Extract provided
⁂
10 things I’d like the Green Party to do


I wrote this in reply to this Facebook status from a Green Party candidate:

A question for all my green yet not Green friends – what might stop you voting for us? Genuinely interested as there seem to be a lot of people that I know who are working really hard to help make Bristol a greener city, but then vote for someone else. Cheers.

It’s really frustrating isn’t it? You look at both the policies and discover that 25% of the country would vote Green, but actually they don’t and won’t. I feel your pain.

  1. Have a clear and compelling vision. There is a simple narrative in here about civilised society, dignity, fairness, opportunity, flourishing. And it’s lost. Get better copywriters. (PS yes, clearly it’s complicated and systemic, but that’s what copywriters DO. Also: be strong on the change process: talk intelligently about sliding scale regulation / phased transition / localised protoyping. Anyone can describe a rainbow, but tell me how you’re going to make it and you’ve got my attention.)
  2. Raise the bottom bar, not the top one. People think that being green’s all about increasing amounts of individual pain and self-flagellation, whereas in fact it’s mostly about not letting a small number of people be dicks who are being unfair and hurting the rest of us. Their ‘freedom TO’ is hurting our ‘freedom FROM’. Talk of decency and harm and freedom and you appeal to left AND right.
⁂
Records supplied
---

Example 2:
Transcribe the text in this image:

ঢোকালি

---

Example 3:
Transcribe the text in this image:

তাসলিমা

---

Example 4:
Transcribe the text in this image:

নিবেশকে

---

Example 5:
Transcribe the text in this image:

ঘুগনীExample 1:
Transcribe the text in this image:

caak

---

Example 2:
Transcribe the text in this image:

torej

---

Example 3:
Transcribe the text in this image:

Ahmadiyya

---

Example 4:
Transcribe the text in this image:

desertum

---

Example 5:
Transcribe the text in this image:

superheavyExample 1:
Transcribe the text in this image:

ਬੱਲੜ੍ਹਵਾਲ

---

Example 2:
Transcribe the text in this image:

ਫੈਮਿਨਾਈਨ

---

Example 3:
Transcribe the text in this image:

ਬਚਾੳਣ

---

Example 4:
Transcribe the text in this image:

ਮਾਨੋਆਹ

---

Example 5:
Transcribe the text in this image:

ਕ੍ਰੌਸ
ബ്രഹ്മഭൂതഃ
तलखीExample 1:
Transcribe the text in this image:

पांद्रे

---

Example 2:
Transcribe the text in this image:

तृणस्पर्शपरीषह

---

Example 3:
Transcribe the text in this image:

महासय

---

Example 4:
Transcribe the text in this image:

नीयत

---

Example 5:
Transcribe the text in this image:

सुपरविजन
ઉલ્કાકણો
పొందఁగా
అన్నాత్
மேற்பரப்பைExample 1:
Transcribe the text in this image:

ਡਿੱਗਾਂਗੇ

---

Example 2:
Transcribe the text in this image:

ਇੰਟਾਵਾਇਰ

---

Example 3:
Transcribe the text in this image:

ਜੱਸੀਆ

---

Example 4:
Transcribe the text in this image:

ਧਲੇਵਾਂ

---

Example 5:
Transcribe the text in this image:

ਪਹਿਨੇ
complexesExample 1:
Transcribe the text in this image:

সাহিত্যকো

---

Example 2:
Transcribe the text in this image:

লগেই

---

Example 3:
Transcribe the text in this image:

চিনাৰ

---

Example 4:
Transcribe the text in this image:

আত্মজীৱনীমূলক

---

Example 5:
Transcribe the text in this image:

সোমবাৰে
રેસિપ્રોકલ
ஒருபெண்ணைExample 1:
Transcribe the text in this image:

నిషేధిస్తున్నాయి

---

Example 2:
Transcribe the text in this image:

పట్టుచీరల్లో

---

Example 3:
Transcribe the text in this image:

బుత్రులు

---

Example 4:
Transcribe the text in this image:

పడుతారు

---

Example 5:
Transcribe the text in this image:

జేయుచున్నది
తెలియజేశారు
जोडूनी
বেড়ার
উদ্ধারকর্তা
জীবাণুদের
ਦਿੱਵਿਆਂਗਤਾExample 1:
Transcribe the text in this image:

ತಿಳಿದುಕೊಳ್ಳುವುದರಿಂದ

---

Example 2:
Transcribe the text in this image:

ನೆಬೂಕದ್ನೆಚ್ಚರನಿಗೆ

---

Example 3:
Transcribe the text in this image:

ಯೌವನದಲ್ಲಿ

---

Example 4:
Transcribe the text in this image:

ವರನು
⁂
What to work on
1. Extract the passage of the Green Party post from "2. Raise the" to "left AND right.".
2. According to the Green Party post, why should the party raise the bottom bar rather than the top one?

Complete answers
1.
2. Raise the bottom bar, not the top one. People think that being green’s all about increasing amounts of individual pain and self-flagellation, whereas in fact it’s mostly about not letting a small number of people be dicks who are being unfair and hurting the rest of us. Their ‘freedom TO’ is hurting our ‘freedom FROM’. Talk of decency and harm and freedom and you appeal to left AND right.

2. People believe being green means ever more individual pain and self-flagellation. The post says it is mostly about stopping a small number of people from acting unfairly and hurting everyone else, because their "freedom TO" is hurting others' "freedom FROM."